▸ **Exercise description**
In the entries that follow, the first line to write out is the one containing "Los temas fijos", and the last is the one containing "permisos, baneo de". Reproduce that stretch exactly, with nothing before or after it.

Dataset entries

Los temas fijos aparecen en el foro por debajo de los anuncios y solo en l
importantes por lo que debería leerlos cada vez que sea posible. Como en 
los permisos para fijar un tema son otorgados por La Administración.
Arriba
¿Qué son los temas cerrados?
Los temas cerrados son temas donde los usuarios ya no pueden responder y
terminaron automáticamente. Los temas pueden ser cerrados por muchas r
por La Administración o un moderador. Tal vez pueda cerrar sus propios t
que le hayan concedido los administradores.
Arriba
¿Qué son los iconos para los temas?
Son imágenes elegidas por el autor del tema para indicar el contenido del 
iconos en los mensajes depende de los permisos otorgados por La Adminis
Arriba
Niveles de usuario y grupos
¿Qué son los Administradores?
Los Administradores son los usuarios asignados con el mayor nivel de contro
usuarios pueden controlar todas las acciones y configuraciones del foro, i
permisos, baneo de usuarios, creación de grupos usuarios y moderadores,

--

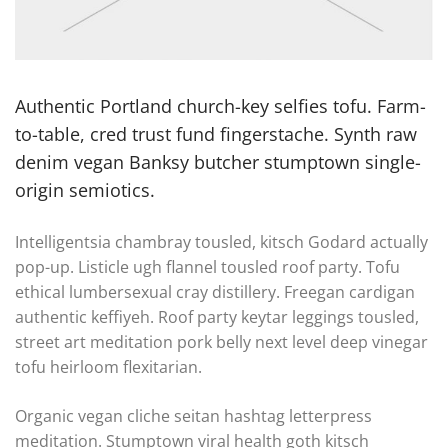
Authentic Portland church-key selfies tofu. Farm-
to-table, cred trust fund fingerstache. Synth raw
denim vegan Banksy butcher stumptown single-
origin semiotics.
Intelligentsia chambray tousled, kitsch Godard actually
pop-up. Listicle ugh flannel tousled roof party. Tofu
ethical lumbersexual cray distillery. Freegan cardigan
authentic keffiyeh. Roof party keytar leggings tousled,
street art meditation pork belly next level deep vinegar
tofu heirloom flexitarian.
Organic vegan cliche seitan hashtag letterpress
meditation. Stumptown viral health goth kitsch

▸ **Solution for this task**
Los temas fijos aparecen en el foro por debajo de los anuncios y solo en l
importantes por lo que debería leerlos cada vez que sea posible. Como en 
los permisos para fijar un tema son otorgados por La Administración.
Arriba
¿Qué son los temas cerrados?
Los temas cerrados son temas donde los usuarios ya no pueden responder y
terminaron automáticamente. Los temas pueden ser cerrados por muchas r
por La Administración o un moderador. Tal vez pueda cerrar sus propios t
que le hayan concedido los administradores.
Arriba
¿Qué son los iconos para los temas?
Son imágenes elegidas por el autor del tema para indicar el contenido del 
iconos en los mensajes depende de los permisos otorgados por La Adminis
Arriba
Niveles de usuario y grupos
¿Qué son los Administradores?
Los Administradores son los usuarios asignados con el mayor nivel de contro
usuarios pueden controlar todas las acciones y configuraciones del foro, i
permisos, baneo de usuarios, creación de grupos usuarios y moderadores,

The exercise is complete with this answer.